Recently I’ve started to think of Pepi in different terms. Whereas before I thought of how sad it was that he wasn’t around to see us graduate and go on to do great things, now I had started to appreciate the fact that he had forced me to be so critical of the world around me. I’ll never get to talk to him but he will live on in his ideas.
Maybe if they make a movie about Pepi one day (and they should) these would be some of the film stills, perhaps shown at the end of the movie:
Today I attended a hilarious round table discussion at UMass Boston entitled “Fake News, Alternative Facts and Trump Speak.” It was a talk given by Professor Charles Meyer, the first professor I ever had in my masters degree.
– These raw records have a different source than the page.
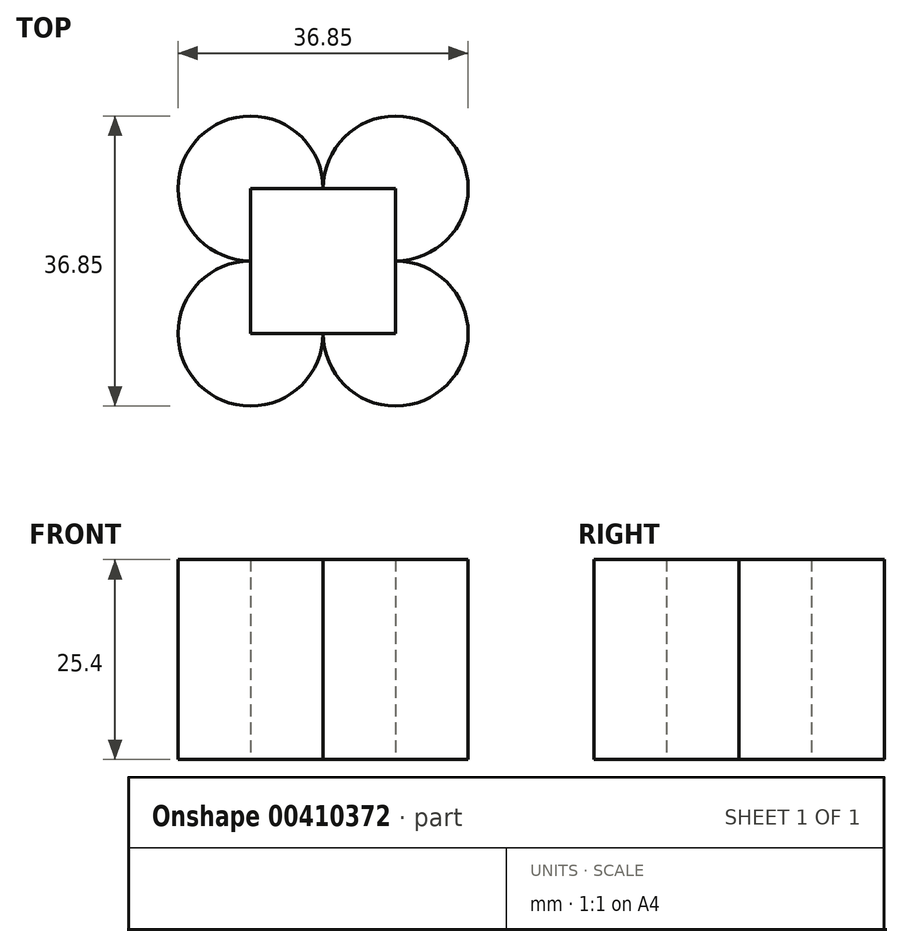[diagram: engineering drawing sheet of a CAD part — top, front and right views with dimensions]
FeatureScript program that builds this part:
annotation { "Feature Type Name" : "Feature", "Feature Type Description" : "" }
export const myFeature = defineFeature(function(context is Context, id is Id, definition is map)
    precondition{}
    {
        {
            var Q0;
            Q0=qCreatedBy(makeId("Top.planeOp"),FACE);
            var sketch = newSketch(context, id + "F0", { "sketchPlane" : qUnion([Q0])});
            skLineSegment(sketch, "E0.bottom", {"start": v(-37.5, 74.49) * mm, "end": v(-19.08, 74.49) * mm});
            skLineSegment(sketch, "E0.top", {"start": v(-37.5, 92.91) * mm, "end": v(-19.08, 92.91) * mm});
            skLineSegment(sketch, "E0.left", {"start": v(-37.5, 74.49) * mm, "end": v(-37.5, 92.91) * mm});
            skLineSegment(sketch, "E0.right", {"start": v(-19.08, 74.49) * mm, "end": v(-19.08, 92.91) * mm});
            skCircle(sketch, "E1", {"center": v(-19.08, 74.49) * mm, "radius": 9.21 * mm});
            skCircle(sketch, "E2", {"center": v(-37.5, 74.49) * mm, "radius": 9.21 * mm});
            skCircle(sketch, "E3", {"center": v(-37.5, 92.91) * mm, "radius": 9.21 * mm});
            skCircle(sketch, "E4", {"center": v(-19.08, 92.91) * mm, "radius": 9.21 * mm});
            skSolve(sketch);
        }
        {
            var Q0;
            {var subQ0=sQuery(id+"F0.wireOp",EDGE,"E0.left");var subQ1=sQuery(id+"F0.wireOp",EDGE,"E0.top");var subQ2=makeQuery(id+"F0.imprint","INTERSECT",VERTEX,{"derivedFrom":[subQ1,subQ0]});Q0=makeQuery(id+"F0.imprint","IMPRINT",FACE,{"disambiguationData":[TD([[makeQuery(id+"F0.imprint","IMPRINT",EDGE,{"disambiguationData":[TD([[subQ2,-1.0]])],"derivedFrom":subQ1}),1.0]])]});}
            var Q1;
            {var subQ0=sQuery(id+"F0.wireOp",EDGE,"E0.right");var subQ1=sQuery(id+"F0.wireOp",EDGE,"E0.top");var subQ2=makeQuery(id+"F0.imprint","INTERSECT",VERTEX,{"derivedFrom":[subQ1,subQ0]});Q1=makeQuery(id+"F0.imprint","IMPRINT",FACE,{"disambiguationData":[TD([[makeQuery(id+"F0.imprint","IMPRINT",EDGE,{"disambiguationData":[TD([[subQ2,1.0]])],"derivedFrom":subQ1}),1.0]])]});}
            var Q2;
            {var subQ0=sQuery(id+"F0.wireOp",EDGE,"E0.right");var subQ1=sQuery(id+"F0.wireOp",EDGE,"E0.bottom");var subQ2=makeQuery(id+"F0.imprint","INTERSECT",VERTEX,{"derivedFrom":[subQ1,subQ0]});Q2=makeQuery(id+"F0.imprint","IMPRINT",FACE,{"disambiguationData":[TD([[makeQuery(id+"F0.imprint","IMPRINT",EDGE,{"disambiguationData":[TD([[subQ2,1.0]])],"derivedFrom":subQ1}),-1.0]])]});}
            var Q3;
            {var subQ0=sQuery(id+"F0.wireOp",EDGE,"E0.left");var subQ1=sQuery(id+"F0.wireOp",EDGE,"E0.bottom");var subQ2=makeQuery(id+"F0.imprint","INTERSECT",VERTEX,{"derivedFrom":[subQ1,subQ0]});Q3=makeQuery(id+"F0.imprint","IMPRINT",FACE,{"disambiguationData":[TD([[makeQuery(id+"F0.imprint","IMPRINT",EDGE,{"disambiguationData":[TD([[subQ2,-1.0]])],"derivedFrom":subQ1}),-1.0]])]});}
            extrude(context, id + "F1", {"entities" : qUnion([Q0, Q1, Q2, Q3]), "depth" : 25.4 * mm});
        }
    });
It was Professor Meyer’s class that I had directly after Pepi’s death had been announced and it was in his class where we all enjoyed one last hilarious Pepi story. We all went around the room and talked about our experiences with Pepi. I shared how Pepi had always said that Chuck Meyer wrote a book about the word “the” and he’d rather die than read a book about the word “the.” It was Pepi’s weird way of showing us that linguistics was pretty multifaceted and that yeah, there were corpus linguists like Professor Meyer but there were also applied linguists like Pepi who looked at language from a political standpoint.
Professor Meyer laughed at this anecdote and said “I never wrote a book about the word ‘the.'” I guess it was Pepi, still ribbing us even after he had passed away. That story always makes me laugh.
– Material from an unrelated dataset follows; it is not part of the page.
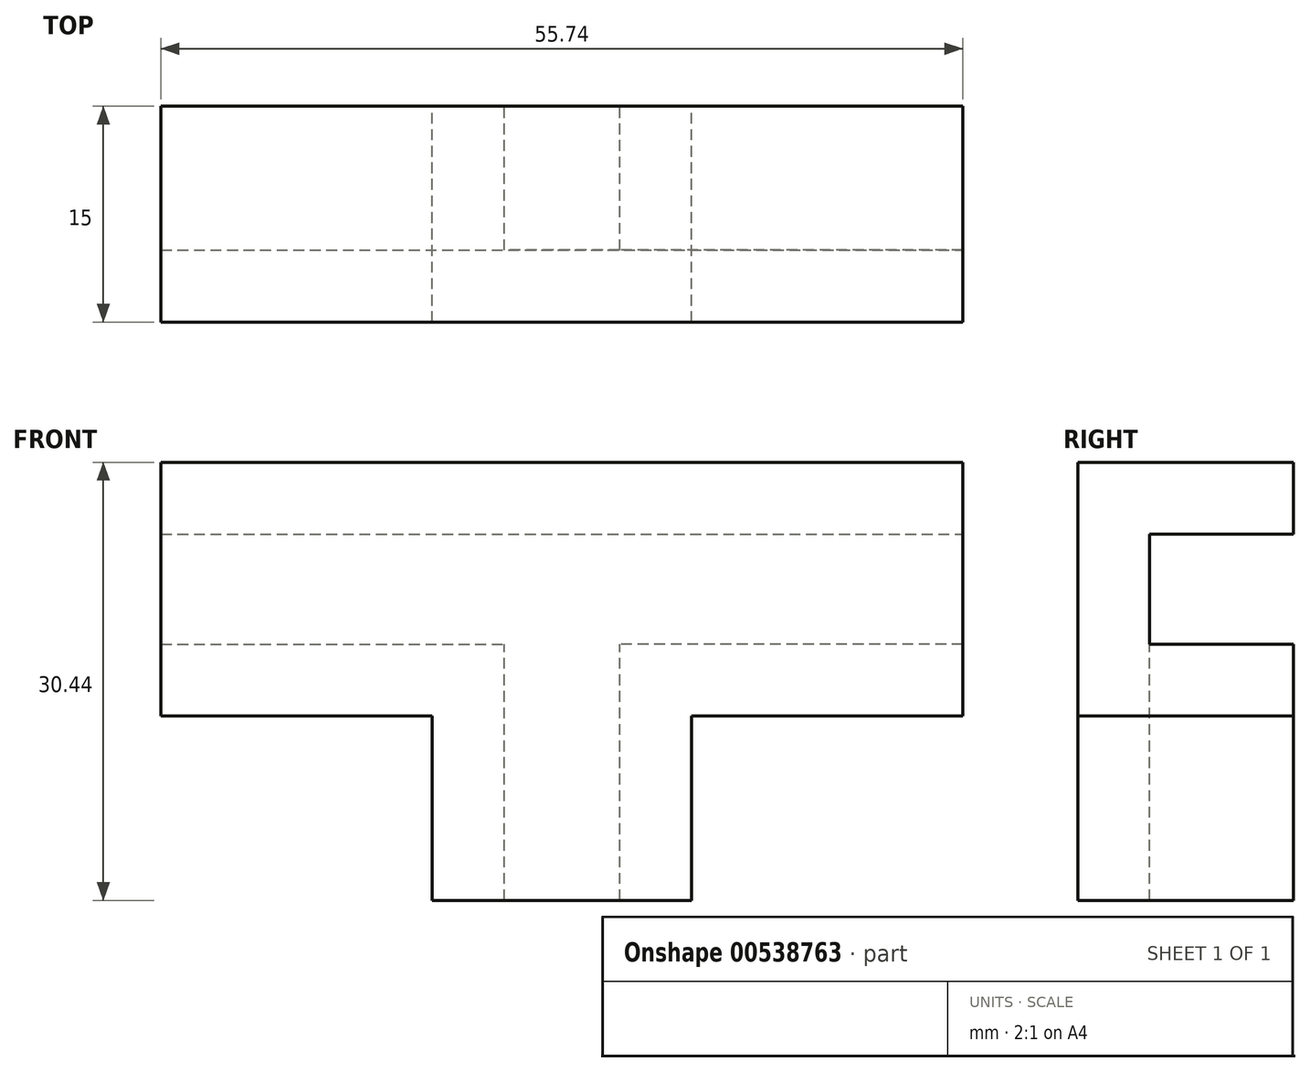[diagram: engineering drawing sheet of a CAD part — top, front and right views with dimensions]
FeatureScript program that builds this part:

Professor Meyer’s talk was pretty much like fertilizer for any kind of linguistically geared mind. He had found a linguistic corpora of Trump’s previous speeches and Twitter transmissions and had done frequency searches on Trump’s childish nicknames for Marco Rubio and Jeb Bush. He looked at Trump from a purely linguistic point of view, veering slyly into political commentary. At one point he goes “I was going to show YouTube clips of Trump, but I choose sound files so we don’t have to look at him.” Here are some photos I snapped with my crappy phone camera:
The talk had a work sheet and featured the slide with the alien endorsing Clinton for president. The whole thing was so much fun and so engaging.
I thought the whole time about the quote from E.M. Forster, about how all of those people in the Pensione Bertollini had been unique in their own way and in equal measure, the people I met at UMass Boston in the Applied Linguistics program were also unique in their own ways. In their own special ways. One man who talks about cats, who lies about another man writing a book about the word “the.” Another person using classical linguistic analysis methods to dissect the language of what is surely a mad man.
Not bad for a place I choose to go to because it was near work and cheap. That’s another lesson. High expectations are meant to be dashed but having no expectations mean that they cannot be dashed.